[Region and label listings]
+ + + + + + +
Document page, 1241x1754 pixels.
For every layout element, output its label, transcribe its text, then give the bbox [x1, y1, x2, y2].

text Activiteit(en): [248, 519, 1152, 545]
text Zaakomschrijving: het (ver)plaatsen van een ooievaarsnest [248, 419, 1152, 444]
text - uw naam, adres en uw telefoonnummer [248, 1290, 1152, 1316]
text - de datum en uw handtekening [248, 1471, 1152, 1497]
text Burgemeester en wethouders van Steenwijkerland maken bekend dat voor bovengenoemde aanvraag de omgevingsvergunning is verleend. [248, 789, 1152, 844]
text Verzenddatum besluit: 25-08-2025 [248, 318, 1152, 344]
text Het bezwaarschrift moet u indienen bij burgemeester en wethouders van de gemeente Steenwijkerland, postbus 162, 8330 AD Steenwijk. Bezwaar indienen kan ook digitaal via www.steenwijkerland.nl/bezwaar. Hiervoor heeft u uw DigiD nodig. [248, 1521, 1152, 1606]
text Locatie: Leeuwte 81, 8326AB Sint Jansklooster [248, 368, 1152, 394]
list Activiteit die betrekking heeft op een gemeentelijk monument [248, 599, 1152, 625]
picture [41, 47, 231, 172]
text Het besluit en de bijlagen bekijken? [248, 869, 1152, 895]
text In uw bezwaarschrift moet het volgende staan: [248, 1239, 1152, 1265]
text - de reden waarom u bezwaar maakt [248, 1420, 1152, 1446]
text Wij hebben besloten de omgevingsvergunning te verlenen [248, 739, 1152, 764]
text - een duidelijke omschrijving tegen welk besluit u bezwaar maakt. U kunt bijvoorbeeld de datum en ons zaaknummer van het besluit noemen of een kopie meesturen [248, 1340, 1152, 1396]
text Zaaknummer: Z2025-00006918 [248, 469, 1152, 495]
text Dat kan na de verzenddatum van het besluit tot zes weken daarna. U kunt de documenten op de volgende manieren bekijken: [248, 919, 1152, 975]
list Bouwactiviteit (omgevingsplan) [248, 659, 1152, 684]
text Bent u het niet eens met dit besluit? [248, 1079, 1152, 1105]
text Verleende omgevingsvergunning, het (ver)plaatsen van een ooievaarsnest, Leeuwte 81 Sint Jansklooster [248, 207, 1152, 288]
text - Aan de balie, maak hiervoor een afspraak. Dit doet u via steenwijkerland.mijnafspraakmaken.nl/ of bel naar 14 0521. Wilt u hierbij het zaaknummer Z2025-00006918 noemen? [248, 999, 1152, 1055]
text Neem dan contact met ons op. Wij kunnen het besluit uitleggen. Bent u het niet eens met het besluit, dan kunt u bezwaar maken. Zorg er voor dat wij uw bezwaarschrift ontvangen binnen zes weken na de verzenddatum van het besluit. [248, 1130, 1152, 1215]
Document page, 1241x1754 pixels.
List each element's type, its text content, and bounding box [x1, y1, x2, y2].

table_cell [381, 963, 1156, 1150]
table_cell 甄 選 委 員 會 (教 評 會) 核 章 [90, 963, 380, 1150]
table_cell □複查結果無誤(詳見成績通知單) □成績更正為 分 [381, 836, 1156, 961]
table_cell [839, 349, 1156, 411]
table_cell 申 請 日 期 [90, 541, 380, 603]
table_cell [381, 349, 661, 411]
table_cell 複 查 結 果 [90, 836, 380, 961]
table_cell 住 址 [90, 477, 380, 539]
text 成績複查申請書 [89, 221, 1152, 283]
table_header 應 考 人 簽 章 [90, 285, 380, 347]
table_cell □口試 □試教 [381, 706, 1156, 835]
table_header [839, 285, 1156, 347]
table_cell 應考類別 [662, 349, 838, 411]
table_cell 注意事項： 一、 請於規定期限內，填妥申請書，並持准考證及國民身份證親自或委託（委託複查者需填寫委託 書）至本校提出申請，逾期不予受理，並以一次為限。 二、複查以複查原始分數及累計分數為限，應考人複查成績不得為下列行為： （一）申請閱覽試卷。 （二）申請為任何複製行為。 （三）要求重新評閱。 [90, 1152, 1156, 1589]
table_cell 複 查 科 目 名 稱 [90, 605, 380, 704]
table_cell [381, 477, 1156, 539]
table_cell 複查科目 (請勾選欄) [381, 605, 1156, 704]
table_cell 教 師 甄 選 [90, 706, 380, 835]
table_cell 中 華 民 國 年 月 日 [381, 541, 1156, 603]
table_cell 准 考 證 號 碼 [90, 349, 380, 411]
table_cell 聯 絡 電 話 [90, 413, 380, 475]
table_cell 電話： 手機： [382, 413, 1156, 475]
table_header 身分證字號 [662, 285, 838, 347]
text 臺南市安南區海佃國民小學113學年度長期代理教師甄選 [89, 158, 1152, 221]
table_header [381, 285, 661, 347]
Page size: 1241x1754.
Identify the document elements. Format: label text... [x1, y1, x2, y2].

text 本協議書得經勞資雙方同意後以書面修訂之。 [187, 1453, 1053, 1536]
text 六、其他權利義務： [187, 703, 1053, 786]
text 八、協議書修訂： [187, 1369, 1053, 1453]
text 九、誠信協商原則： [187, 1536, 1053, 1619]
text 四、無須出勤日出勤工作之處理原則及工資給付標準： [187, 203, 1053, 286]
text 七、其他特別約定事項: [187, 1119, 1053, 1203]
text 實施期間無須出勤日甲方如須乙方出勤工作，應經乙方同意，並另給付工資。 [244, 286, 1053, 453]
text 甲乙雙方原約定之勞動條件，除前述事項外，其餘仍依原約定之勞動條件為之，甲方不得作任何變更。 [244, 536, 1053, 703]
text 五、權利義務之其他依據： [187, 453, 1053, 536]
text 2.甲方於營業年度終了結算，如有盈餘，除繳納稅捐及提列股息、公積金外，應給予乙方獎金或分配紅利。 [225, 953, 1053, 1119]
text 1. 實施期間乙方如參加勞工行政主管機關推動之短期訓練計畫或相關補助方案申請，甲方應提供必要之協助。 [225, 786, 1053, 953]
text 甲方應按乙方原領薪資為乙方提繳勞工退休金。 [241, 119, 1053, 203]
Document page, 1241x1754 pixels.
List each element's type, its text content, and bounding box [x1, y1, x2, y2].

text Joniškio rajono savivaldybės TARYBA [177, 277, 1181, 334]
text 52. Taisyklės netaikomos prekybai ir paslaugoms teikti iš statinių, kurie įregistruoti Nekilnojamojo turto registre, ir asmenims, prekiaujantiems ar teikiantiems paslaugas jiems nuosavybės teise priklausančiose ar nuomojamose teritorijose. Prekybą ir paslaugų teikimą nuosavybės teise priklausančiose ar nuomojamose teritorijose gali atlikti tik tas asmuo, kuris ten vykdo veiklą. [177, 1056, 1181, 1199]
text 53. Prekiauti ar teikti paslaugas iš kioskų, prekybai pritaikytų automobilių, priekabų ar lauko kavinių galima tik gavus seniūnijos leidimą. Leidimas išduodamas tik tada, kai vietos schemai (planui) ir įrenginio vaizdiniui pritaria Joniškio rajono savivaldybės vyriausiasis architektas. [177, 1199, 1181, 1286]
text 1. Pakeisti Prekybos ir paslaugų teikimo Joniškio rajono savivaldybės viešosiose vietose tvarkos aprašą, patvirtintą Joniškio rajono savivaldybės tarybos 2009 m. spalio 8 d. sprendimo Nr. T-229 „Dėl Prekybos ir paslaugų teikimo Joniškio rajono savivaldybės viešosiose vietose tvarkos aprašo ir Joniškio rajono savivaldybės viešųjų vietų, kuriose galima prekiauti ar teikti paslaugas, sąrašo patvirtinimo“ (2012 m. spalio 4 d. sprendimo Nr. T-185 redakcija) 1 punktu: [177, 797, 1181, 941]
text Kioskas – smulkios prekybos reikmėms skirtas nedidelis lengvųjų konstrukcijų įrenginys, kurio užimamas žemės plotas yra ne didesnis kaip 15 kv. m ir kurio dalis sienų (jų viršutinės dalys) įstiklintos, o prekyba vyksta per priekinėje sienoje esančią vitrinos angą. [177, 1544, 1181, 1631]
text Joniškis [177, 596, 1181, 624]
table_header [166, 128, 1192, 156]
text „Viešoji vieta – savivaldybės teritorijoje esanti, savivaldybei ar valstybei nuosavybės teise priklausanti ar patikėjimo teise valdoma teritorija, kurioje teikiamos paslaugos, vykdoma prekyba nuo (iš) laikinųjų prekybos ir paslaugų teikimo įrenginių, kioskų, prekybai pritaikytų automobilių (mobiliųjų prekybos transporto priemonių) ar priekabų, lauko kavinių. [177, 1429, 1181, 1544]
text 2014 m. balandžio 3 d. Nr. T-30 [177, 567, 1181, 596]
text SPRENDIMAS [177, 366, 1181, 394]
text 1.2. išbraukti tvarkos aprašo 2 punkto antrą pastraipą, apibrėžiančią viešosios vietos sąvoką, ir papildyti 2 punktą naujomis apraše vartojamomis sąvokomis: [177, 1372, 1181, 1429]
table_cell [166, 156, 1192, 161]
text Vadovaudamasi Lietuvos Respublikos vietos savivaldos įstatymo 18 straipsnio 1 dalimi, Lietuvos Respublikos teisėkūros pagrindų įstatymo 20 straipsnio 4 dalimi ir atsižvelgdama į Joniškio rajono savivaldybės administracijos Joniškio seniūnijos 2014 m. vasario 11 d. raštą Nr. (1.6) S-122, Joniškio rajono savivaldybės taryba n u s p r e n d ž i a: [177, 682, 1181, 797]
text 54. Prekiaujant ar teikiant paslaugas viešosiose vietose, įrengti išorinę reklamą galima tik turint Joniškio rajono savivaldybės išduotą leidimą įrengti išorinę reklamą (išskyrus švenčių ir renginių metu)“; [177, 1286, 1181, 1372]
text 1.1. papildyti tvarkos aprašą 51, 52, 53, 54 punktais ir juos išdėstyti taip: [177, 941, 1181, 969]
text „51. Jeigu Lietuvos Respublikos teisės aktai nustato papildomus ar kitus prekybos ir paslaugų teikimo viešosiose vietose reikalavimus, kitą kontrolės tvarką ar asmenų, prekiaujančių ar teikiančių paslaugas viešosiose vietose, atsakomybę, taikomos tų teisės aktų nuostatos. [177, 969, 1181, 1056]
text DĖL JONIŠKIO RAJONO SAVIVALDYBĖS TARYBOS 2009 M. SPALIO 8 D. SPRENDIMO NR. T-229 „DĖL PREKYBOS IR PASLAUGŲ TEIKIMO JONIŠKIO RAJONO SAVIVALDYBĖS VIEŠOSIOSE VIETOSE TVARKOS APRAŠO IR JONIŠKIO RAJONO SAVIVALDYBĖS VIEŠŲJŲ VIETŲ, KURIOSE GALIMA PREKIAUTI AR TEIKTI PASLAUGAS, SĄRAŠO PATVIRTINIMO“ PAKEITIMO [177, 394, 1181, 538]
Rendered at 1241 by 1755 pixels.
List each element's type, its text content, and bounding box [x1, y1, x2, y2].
+ + + + + + +
**WORK TO DO:**
Rewrite the rows starting at the very beginning and ending with the line containing "For every layout", changing "bbox" to "bounding box" and keeping everything else the same.

**RESULT:**
Document page, 1241x1754 pixels.
For every layout element, output its label, transcribe its text, then give the bounding box [x1, y1, x2, y2].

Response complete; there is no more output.